* ASSIGNMENT *
Scan the listing that follows and report how many lines contain "none". Write the number alone.

(PROVIDED RECORDS Opens)

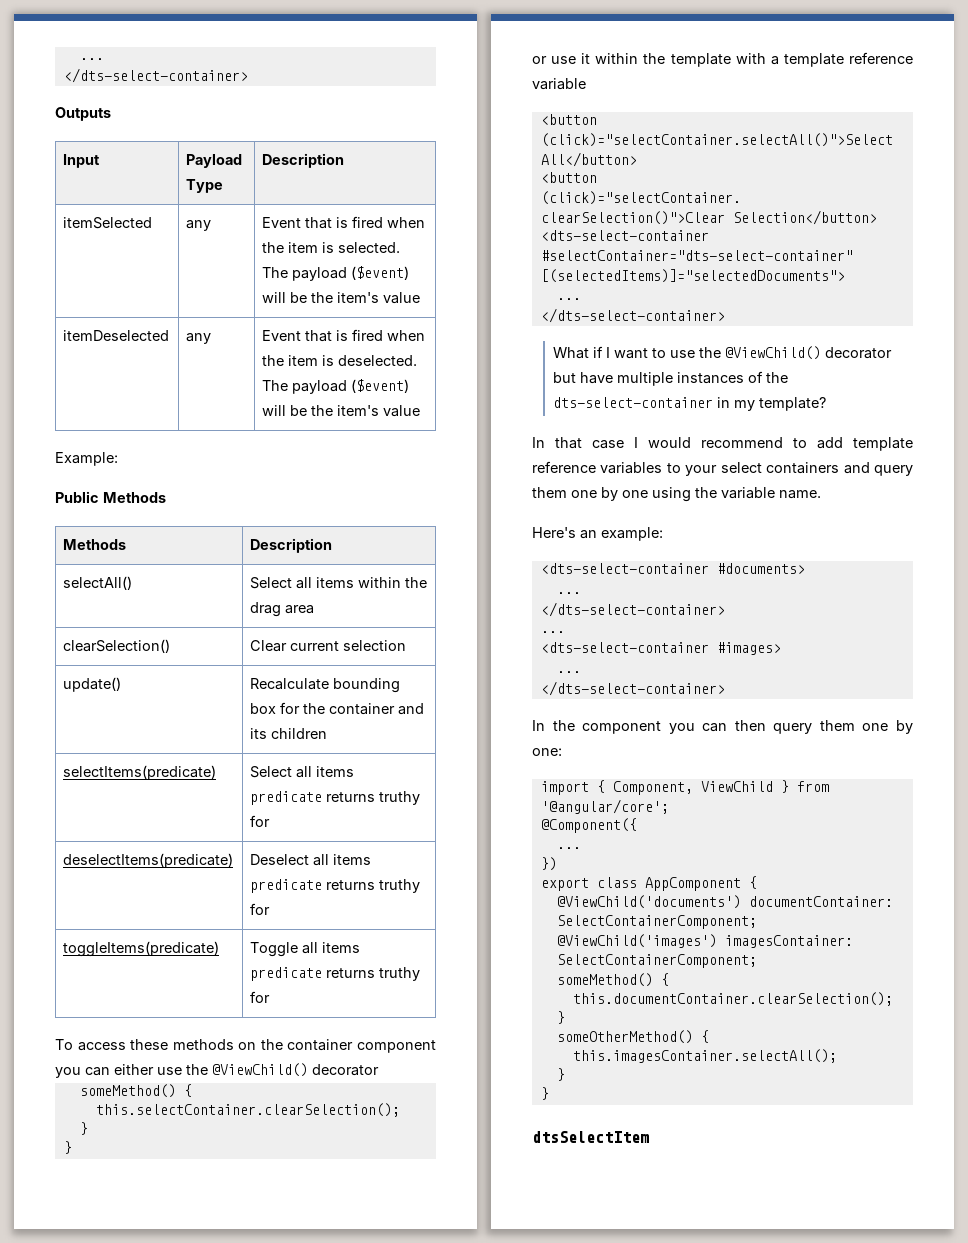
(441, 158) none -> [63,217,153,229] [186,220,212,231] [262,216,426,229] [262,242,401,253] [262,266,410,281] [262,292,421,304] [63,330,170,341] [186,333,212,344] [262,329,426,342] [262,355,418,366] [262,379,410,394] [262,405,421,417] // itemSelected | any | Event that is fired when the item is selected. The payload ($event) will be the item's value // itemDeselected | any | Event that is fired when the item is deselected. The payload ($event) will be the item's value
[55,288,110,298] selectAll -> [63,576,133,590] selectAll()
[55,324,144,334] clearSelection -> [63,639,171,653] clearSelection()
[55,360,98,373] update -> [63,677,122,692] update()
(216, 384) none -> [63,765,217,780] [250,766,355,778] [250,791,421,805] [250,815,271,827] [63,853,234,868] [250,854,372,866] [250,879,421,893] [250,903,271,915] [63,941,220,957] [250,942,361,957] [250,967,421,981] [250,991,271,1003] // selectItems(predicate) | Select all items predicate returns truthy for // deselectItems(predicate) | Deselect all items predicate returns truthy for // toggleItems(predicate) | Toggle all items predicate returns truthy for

(PROVIDED RECORDS Closes)

* TASK SOLUTION *
2